2: Find the intervals of increase or decrease
find the local maxiumum and minimum values
find the intervals of concavity and the inflection points.
b(x) = 3x^2/3 - x

3: A rectangular storage container with an open top is to have a volume of 10 m^3. the length of its base is twice the width. Material for the base costs $10 per square meter. Material for the sides cost $6 per square meter. Find the cost of the materials for the cheapest such container.
 
bballj228 said:
2: Find the intervals of increase or decrease
find the local maxiumum and minimum values
find the intervals of concavity and the inflection points.
b(x) = 3x^2/3 - x
As posted, the function is as follows:

. . . . .\(\displaystyle b(x)\, =\, \frac{3x^2}{3}\, -\, x = x^2\, -\,x\)

...or:

. . . . .\(\displaystyle b(x)\, =\, 3x^{\frac{2}{3}}\, -\, x\)

Did you mean either of these, or something else?

You've taken the first and second derivatives, and gotten... what?

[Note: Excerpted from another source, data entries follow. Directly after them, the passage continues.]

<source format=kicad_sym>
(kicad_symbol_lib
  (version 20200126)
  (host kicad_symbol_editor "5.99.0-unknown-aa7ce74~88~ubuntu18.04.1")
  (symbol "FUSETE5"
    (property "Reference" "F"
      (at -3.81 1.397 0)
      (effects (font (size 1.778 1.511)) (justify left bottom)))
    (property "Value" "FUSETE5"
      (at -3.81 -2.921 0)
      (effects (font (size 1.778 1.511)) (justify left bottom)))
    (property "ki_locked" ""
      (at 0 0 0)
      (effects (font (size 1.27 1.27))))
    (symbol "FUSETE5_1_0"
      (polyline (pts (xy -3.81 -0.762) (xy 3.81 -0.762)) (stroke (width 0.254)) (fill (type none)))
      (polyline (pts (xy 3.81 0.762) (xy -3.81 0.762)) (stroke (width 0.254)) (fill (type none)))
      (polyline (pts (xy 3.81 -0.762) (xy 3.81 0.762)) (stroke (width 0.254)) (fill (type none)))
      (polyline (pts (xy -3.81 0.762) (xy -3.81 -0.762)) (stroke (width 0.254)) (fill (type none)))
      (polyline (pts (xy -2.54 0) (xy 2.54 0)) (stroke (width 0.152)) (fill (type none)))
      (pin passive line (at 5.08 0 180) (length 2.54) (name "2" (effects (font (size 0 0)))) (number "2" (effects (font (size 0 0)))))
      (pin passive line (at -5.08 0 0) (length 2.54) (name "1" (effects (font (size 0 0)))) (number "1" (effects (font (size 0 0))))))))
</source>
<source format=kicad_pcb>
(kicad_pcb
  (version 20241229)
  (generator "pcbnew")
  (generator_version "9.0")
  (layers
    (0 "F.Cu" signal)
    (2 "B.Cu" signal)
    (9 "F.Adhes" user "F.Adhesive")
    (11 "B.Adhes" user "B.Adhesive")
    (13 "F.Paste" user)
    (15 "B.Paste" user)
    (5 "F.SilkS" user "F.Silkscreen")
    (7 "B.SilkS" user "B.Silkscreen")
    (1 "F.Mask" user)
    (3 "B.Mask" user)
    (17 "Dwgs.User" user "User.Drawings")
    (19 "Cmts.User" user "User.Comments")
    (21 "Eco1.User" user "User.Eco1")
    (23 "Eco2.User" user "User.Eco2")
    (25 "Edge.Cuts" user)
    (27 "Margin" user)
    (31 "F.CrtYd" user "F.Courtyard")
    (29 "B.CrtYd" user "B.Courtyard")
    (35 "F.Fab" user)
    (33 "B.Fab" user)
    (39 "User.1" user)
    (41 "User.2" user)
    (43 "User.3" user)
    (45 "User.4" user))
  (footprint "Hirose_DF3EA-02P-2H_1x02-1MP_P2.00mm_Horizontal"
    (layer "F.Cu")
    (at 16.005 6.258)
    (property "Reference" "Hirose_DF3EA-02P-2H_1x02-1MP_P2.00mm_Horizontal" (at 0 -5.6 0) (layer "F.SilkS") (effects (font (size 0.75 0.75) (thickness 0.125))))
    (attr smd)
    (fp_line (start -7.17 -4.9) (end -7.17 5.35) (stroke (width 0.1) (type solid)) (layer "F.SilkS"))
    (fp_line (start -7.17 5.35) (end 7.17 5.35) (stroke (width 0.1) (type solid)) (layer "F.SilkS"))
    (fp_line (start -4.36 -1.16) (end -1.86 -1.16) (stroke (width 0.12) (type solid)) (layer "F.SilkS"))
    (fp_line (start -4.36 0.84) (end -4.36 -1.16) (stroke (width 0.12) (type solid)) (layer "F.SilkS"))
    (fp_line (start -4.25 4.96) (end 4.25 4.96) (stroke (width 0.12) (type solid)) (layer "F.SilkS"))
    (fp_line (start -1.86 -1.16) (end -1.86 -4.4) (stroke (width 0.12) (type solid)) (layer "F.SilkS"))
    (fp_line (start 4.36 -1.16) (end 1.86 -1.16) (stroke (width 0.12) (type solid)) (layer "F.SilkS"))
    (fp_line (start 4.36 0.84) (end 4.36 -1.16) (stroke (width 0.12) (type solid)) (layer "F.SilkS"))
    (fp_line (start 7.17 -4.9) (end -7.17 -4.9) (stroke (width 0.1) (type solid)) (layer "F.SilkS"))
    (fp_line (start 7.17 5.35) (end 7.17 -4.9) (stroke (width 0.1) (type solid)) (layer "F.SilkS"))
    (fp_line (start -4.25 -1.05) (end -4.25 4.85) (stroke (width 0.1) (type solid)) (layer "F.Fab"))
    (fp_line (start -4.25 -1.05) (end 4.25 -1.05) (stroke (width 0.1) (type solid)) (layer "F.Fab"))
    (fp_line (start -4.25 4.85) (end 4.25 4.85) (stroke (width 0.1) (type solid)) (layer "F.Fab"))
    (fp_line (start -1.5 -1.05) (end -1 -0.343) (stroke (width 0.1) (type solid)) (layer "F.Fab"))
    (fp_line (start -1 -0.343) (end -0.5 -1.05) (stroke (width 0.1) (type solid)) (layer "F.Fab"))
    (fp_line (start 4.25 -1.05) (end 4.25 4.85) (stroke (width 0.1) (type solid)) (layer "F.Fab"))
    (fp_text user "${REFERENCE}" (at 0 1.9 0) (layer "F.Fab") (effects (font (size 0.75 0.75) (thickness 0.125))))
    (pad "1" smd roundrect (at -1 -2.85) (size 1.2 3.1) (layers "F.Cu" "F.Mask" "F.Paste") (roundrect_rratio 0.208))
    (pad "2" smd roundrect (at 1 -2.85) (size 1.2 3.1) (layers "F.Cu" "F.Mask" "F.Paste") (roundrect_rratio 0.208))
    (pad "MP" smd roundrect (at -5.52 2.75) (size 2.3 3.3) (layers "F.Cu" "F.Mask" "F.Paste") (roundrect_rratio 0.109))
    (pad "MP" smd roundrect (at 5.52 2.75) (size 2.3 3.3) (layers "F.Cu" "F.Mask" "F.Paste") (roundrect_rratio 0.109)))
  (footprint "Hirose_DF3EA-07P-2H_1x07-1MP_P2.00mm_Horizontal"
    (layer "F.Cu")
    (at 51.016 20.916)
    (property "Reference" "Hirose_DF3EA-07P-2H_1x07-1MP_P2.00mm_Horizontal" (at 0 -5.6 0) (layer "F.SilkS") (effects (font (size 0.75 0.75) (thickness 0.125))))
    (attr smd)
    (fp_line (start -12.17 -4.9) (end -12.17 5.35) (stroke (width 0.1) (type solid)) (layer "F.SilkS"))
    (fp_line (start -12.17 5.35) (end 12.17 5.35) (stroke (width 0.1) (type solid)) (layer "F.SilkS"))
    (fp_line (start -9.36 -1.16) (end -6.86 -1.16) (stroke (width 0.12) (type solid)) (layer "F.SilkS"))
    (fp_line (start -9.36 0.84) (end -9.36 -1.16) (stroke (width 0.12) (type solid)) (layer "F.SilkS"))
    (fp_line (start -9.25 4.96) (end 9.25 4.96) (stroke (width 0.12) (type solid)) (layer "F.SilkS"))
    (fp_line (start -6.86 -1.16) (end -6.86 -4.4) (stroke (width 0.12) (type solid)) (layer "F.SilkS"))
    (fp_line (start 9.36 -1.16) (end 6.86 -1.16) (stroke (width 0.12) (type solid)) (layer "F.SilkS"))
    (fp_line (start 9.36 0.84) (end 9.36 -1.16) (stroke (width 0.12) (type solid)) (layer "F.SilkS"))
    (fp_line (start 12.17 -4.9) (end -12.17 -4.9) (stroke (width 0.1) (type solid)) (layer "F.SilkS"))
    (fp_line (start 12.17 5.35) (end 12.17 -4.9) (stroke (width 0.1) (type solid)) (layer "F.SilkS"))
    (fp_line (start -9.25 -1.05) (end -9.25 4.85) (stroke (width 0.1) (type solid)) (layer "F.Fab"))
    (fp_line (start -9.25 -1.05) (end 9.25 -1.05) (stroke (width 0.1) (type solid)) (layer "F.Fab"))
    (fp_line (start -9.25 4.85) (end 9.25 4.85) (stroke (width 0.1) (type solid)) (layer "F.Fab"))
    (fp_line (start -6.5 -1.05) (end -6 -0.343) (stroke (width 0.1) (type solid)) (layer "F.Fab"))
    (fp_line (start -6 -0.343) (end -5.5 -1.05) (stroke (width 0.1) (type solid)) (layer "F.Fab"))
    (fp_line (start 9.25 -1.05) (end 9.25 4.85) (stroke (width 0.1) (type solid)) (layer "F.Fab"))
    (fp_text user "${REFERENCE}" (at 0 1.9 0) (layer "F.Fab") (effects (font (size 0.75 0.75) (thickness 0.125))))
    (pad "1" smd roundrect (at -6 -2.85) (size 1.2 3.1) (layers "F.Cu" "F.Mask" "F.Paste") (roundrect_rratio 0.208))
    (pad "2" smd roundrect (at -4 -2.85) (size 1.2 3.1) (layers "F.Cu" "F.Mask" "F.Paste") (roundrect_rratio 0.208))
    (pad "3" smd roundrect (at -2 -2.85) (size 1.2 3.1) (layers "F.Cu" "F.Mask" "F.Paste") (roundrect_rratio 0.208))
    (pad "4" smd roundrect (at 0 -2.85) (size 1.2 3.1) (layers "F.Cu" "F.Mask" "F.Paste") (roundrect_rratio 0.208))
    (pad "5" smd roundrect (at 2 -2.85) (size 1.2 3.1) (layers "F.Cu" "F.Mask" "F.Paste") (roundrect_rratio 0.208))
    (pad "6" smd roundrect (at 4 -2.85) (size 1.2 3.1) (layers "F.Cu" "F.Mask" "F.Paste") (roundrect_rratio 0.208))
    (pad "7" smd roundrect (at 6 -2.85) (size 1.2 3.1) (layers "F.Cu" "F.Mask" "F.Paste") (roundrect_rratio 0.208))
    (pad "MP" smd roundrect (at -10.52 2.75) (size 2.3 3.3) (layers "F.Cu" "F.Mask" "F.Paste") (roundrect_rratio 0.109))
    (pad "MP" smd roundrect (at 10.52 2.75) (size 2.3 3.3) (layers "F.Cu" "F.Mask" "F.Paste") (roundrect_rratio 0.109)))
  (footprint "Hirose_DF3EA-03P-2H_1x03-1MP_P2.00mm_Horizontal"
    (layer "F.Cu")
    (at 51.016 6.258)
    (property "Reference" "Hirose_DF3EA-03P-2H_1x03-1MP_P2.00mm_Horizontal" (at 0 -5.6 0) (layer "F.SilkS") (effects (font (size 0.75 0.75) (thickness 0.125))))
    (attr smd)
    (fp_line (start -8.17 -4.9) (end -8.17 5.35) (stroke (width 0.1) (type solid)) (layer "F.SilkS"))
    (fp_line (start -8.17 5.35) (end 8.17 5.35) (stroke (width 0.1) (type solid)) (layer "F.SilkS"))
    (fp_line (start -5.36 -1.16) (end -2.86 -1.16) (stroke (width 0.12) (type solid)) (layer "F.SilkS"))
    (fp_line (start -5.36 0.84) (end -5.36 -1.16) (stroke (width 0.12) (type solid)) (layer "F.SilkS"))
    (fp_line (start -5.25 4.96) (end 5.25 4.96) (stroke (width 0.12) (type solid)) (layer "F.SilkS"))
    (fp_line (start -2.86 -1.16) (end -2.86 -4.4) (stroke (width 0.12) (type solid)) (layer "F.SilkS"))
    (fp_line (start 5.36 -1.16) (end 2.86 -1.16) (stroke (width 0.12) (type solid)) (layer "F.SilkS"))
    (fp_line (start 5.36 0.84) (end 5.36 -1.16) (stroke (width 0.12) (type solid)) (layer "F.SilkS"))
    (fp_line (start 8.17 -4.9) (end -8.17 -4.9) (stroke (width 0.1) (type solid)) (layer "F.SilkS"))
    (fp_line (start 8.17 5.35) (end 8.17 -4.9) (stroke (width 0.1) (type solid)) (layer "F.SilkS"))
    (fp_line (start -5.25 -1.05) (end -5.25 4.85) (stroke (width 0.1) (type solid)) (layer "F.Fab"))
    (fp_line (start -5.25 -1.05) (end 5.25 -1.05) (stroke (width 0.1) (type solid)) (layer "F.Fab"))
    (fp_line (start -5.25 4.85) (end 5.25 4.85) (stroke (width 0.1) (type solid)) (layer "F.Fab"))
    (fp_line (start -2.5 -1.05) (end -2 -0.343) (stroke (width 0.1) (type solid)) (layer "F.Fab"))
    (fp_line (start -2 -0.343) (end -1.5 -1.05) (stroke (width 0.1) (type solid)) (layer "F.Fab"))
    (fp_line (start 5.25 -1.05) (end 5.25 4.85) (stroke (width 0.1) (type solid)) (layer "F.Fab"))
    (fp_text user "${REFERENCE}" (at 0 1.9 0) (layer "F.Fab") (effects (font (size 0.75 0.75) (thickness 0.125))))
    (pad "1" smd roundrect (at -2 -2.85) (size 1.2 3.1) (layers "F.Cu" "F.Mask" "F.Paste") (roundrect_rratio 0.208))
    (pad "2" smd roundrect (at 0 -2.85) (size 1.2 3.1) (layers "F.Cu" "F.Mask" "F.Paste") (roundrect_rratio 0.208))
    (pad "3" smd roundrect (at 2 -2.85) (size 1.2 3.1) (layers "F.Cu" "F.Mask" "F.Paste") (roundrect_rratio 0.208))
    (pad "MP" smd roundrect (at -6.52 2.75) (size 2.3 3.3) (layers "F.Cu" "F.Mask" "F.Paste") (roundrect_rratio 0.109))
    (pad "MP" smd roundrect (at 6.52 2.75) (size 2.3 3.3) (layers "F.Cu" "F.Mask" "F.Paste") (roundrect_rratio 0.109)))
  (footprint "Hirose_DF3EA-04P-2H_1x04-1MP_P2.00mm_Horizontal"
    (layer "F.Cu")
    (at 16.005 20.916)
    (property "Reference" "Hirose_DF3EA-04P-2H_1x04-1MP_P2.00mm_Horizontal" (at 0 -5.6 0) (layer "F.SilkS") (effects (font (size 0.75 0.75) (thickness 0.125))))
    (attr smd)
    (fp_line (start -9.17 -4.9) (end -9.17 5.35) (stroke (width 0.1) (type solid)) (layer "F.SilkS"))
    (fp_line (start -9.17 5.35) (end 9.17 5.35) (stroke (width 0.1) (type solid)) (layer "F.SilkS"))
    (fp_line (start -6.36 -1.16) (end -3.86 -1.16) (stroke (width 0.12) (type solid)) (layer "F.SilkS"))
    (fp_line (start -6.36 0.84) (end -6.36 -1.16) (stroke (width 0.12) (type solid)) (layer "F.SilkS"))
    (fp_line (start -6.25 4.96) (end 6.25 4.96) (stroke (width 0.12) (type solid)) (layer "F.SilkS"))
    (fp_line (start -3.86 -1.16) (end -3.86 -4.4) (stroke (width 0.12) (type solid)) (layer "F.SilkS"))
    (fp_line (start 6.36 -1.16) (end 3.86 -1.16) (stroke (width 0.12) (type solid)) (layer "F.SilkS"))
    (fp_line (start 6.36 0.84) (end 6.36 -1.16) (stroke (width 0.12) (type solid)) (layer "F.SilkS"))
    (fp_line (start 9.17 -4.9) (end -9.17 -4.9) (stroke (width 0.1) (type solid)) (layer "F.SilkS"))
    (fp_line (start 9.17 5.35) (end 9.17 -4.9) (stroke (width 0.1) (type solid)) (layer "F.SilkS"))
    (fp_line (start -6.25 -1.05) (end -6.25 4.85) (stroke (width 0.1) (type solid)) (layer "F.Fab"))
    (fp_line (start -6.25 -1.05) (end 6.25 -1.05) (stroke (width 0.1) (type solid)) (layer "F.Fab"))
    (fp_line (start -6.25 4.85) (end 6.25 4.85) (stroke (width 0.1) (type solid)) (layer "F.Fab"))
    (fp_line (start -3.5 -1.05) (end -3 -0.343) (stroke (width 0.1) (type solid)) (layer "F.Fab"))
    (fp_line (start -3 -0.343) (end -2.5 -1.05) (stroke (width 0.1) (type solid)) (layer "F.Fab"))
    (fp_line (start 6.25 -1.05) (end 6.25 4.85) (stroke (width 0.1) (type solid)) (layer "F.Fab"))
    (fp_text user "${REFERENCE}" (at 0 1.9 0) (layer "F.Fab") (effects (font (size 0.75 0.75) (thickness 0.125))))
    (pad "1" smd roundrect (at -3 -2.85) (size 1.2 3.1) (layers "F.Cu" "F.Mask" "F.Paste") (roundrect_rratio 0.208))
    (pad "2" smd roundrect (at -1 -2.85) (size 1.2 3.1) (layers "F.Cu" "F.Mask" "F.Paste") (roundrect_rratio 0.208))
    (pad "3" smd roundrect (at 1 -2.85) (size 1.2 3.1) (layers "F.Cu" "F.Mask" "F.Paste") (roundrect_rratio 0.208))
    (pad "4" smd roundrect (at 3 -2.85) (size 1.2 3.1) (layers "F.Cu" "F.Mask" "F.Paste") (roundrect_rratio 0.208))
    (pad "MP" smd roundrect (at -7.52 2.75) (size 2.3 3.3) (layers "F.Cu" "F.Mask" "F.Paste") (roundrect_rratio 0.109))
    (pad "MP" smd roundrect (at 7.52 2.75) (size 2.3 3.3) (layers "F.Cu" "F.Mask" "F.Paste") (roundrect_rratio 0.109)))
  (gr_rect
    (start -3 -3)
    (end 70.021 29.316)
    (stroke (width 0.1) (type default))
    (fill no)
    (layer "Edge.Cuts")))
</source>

You've applied the First and Second Derivative Tests and gotten... what? Where are you stuck?

bballj228 said:
3: A rectangular storage container with an open top is to have a volume of 10 m^3. the length of its base is twice the width. Material for the base costs $10 per square meter. Material for the sides cost $6 per square meter. Find the cost of the materials for the cheapest such container.
You've drawn the box, picked a variable for the width, written an expression for the length, and picked another variable for the height. You've plugged these and the given volume value into the formula for the volume of a rectangular solid and... then what?

Please be complete. Thank you! :D

Eliz.
 
for number 2. i meant the second one that you wrote. to find the derivative do i multiply 2/3 by 3?
 
For the second one, when taking the derivative (you are correct) you multiply the 3 by (2/3), getting 2. So:

b'(x) = (2/3)3x^[(2/3)-1] - 1

or

b'(x) = 2x^(-1/3) - 1

Now set the derivative equal to zero to determine the intervals on which the function b(x) is increasing or decreasing. For concavity and the point of inflection (POI) you have to take the second derivative:

b''(x) = (-1/3)2x^[(-1/3) - 1] - 0

or

b''(x) = (-2/3)x^(-4/3)

Set that equal to zero and then the intervals where the second derivative, b''(x) is positive, the function, b(x) is concave up (I think) and where the second derivative is negative, the function, b(x) is concave down. I think the POI is where the second derivative changes SIGN and the first derivative equals zero - I'm not really sure about the rules for POI though... Hope that helps and that I didn't make any stupid mistakes!
 
points of inflection occur where the second derivative is equal to 0.